It was really a combination of experiences this week, with different students, that led to this blog post.
Things started with our Awards Assembly on Thursday afternoon. As we were about to enter the gym, one student was really struggling. This child was jumping up and down, making loud, screechy noises, and running around in circles. I knew that this student wasn’t ready for the assembly. I’m going to admit that I said something now that I wish I didn’t. I looked down at this child and quietly said, “You need to stop before you go into the gym. Are you choosing to go into the gym or back to the classroom?” The student looked at me, pointed back to the classroom and started to walk. What? Wait … I was not prepared for this response. I then said, “If you’re going back to the classroom, I’ll need to find somebody else to be there with you because I need to hand out the awards.” The child stopped. He turned and reluctantly walked into the gym. A few minutes after sitting down with his class, he walked up to me and said, “It’s too loud in here. If staying in the assembly means staying in this noise, I think I’d rather be in the principal’s office.” These are the words that changed things for me. I started to think about Stuart Shanker and invisible stressors. I started to realize that what I initially viewed as misbehaviour was actually stress behaviour. The loud gym was causing him to feel dysregulated, and he didn’t know what to do. My approach changed. I showed him how to plug his ears, and I put my hands over top of his hands to further block out the noise. He calmed down almost immediately, and only appeared stressed again when the music in the slideshow started to play. Maybe some noise-cancelling headphones would help for the next assembly.
At this same assembly, I interacted briefly with another student from a different class. This child appeared really calm during the entire assembly until the awards were handed out, and he didn’t receive one. He clenched his fists, started to scowl, and quickly appeared angry and agitated. I walked up to him, got down low, and said, “You seem mad. What’s up?” That’s when he told me he was angry about not winning an award. I told him, “I can understand why you’re mad, but before the end of the year, you’ll get an award too. I know that I don’t have an award for you, but I’m proud of you.” I then spoke about some of the recent changes I noticed, and he started to smile. He asked me to “pinkie swear” about the award, which I did, and then he started to smile and sat down calmly to watch the slideshow.

Flash forward to the next day. It was close to home time, and I wanted to empty out the sensory bin to prepare for Monday. I asked if anyone wanted to help me, and a group of students came over. This request resulted in the following story.
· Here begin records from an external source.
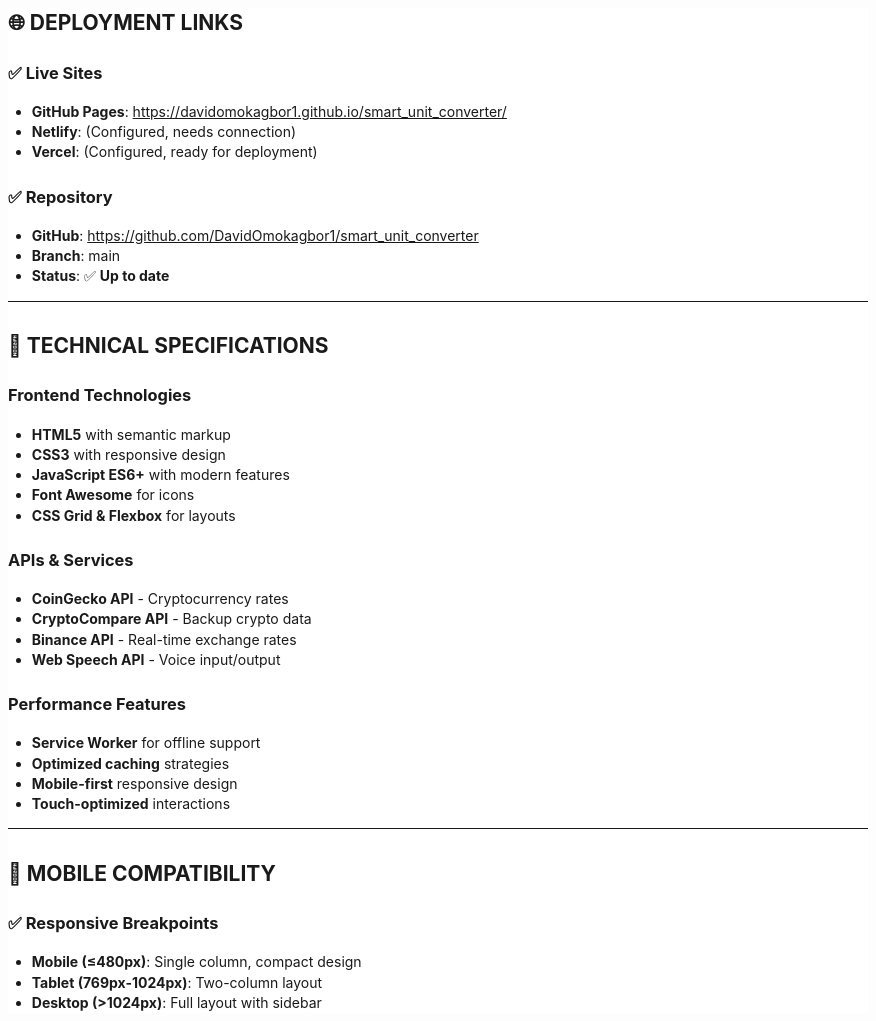 
## 🌐 **DEPLOYMENT LINKS**

### **✅ Live Sites**

- **GitHub Pages**: <https://davidomokagbor1.github.io/smart_unit_converter/>
- **Netlify**: (Configured, needs connection)
- **Vercel**: (Configured, ready for deployment)

### **✅ Repository**

- **GitHub**: <https://github.com/DavidOmokagbor1/smart_unit_converter>
- **Branch**: main
- **Status**: ✅ **Up to date**

---

## 🔧 **TECHNICAL SPECIFICATIONS**

### **Frontend Technologies**

- **HTML5** with semantic markup
- **CSS3** with responsive design
- **JavaScript ES6+** with modern features
- **Font Awesome** for icons
- **CSS Grid & Flexbox** for layouts

### **APIs & Services**

- **CoinGecko API** - Cryptocurrency rates
- **CryptoCompare API** - Backup crypto data
- **Binance API** - Real-time exchange rates
- **Web Speech API** - Voice input/output

### **Performance Features**

- **Service Worker** for offline support
- **Optimized caching** strategies
- **Mobile-first** responsive design
- **Touch-optimized** interactions

---

## 📱 **MOBILE COMPATIBILITY**

### **✅ Responsive Breakpoints**

- **Mobile (≤480px)**: Single column, compact design
- **Tablet (769px-1024px)**: Two-column layout
- **Desktop (>1024px)**: Full layout with sidebar
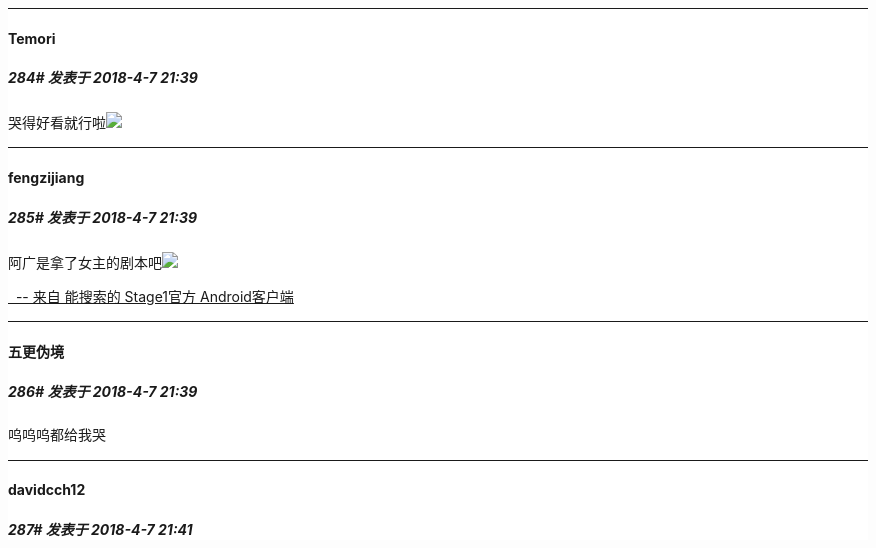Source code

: 
-----

####  Temori  
##### 284#       发表于 2018-4-7 21:39


哭得好看就行啦<img src="https://static.saraba1st.com/image/smiley/face2017/033.png" referrerpolicy="no-referrer">


-----

####  fengzijiang  
##### 285#       发表于 2018-4-7 21:39


阿广是拿了女主的剧本吧<img src="https://static.saraba1st.com/image/smiley/face2017/068.png" referrerpolicy="no-referrer">

[  -- 来自 能搜索的 Stage1官方 Android客户端](https://www.coolapk.com/apk/140634)


-----

####  五更伪境  
##### 286#       发表于 2018-4-7 21:39


呜呜呜都给我哭


-----

####  davidcch12  
##### 287#       发表于 2018-4-7 21:41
I’ll admit that when I saw the water running into that little metal bowl, I started to feel stressed. We plugged that hole for a reason. But when I heard this student’s thinking, I began to relax. This child was sure that he was helping us. He had the best of intentions. As the time ticked on, and a small puddle formed on the floor (which we cleaned up), I made a comment to my teaching partner, Paula: “Why exactly did I ask for help? I think that we could have done this quicker on our own.” That’s when she provided a very important reminder: “Maybe so, but think of how much problem solving these students are doing now.” It’s hard to argue with that. I think that Paula’s words helped me become more positive about the whole experience.
These experiences reminded me about the importance of “listening” … really listening. When we take the time to hear the “why” our perceptions change, and often for the better. While I’ve finished the Level 1 Self-Reg Foundations Certification and continue to work for The MEHRIT Centre as the Portal Plus Moderator, I’m reminded this week of just how complicated self-regulation can be, and that no matter how much we know — or think we know — we can all make mistakes. Maybe the important thing is that we stay open to listening, so that we can continue to make changes based on what we hear. How do you listen intently? With Halloween upon us on Monday, I’m thinking that I’m going to need to listen to all students and myself a little more closely. What about you?